12. In our view, therefore, the prosecution has not established that the Appellant had committed murder which is an offence punishable under section 302 of the Indian Penal Code. In our view, the case would fall under section 304-Part I of the Indian Penal Code and not 304-Part II of the Indian Penal Code. Since the Appellant clearly had an intention to inflict the injury on the deceased as he had gone in the house and had brought the knife and had inflicted 2/3 incised injuries on the person of the deceased. However, since his case fell within Exception 4 to section 300 of the Indian Penal Code, in our view, he will have to be convicted for the offence punishable under section 304-Part I of the Indian Penal Code. Taking into consideration the facts and circumstances of the case, the Appellant is sentenced to suffer rigorous imprisonment for 10 years.

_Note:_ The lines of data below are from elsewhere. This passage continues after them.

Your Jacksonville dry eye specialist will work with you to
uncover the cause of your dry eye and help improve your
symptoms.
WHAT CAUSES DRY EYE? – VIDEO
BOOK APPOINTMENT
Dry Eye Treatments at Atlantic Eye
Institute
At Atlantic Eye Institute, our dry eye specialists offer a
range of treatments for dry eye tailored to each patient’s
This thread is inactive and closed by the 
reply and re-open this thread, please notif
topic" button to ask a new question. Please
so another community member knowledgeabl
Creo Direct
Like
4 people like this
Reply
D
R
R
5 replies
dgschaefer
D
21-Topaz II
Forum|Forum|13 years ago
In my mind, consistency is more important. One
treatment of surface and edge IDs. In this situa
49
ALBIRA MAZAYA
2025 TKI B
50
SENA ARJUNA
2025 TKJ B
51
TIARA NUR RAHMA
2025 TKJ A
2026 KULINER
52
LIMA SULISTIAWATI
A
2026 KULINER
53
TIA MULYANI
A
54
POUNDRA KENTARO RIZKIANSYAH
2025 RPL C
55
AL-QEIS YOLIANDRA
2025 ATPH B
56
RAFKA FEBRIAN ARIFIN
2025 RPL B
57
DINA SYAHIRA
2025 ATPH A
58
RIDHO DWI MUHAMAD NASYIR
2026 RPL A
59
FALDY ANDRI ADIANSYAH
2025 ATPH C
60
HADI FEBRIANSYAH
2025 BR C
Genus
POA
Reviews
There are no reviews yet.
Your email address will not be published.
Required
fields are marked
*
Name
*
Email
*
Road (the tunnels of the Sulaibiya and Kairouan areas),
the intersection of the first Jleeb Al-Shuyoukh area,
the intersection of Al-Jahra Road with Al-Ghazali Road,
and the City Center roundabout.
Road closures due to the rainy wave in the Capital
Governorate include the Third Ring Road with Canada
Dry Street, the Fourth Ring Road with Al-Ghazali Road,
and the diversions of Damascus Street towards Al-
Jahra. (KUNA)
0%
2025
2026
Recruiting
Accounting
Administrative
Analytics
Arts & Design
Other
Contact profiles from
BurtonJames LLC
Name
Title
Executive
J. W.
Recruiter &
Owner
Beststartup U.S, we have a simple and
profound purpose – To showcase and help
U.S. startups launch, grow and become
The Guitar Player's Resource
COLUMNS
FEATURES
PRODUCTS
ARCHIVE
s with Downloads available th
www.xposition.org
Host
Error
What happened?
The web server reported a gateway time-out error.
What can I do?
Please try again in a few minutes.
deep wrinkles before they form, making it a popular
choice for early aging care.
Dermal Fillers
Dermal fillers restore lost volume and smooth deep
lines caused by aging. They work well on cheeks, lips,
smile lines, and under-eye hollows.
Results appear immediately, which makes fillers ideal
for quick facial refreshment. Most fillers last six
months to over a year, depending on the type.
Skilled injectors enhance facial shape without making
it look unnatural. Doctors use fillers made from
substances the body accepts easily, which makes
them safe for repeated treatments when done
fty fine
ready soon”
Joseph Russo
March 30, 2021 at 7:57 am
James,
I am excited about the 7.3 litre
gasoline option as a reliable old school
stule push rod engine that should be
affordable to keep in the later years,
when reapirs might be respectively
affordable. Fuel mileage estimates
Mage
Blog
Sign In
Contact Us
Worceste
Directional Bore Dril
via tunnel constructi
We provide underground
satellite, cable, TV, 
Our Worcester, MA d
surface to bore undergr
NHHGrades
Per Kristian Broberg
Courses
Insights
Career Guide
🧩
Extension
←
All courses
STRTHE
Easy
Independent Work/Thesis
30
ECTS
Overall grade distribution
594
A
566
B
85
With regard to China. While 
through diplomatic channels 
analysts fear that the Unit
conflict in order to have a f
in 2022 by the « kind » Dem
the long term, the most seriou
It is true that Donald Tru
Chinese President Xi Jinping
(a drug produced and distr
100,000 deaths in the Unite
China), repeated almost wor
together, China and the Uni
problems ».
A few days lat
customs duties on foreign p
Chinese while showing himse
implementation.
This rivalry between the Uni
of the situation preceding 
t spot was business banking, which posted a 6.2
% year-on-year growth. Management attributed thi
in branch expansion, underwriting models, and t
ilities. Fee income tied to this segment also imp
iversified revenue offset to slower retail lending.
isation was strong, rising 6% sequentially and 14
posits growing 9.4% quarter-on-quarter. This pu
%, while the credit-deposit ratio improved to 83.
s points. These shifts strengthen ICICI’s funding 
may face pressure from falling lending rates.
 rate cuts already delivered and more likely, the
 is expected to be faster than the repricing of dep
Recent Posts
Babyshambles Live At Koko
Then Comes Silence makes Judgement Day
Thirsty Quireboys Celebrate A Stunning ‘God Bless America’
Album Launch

In the result, following order is passed.
1. The Criminal Appeal is partly allowed.
2. The conviction under section 302 of the Indian Penal Code and sentence is quashed and set aside. The Appellant, however, is convicted for the offence punishable under section 304-Part I of IPC and is sentenced to suffer R.I. for 10 years and to pay fine of Rs.1,000/- and, in default, to suffer further R.I. for two months. The Appellant is entitled to get benefit of set-off under section 428 of the Criminal Procedure Code.
3. Criminal Application No. 1543 of 2011 for bail therein does not survive and is, accordingly, disposed of.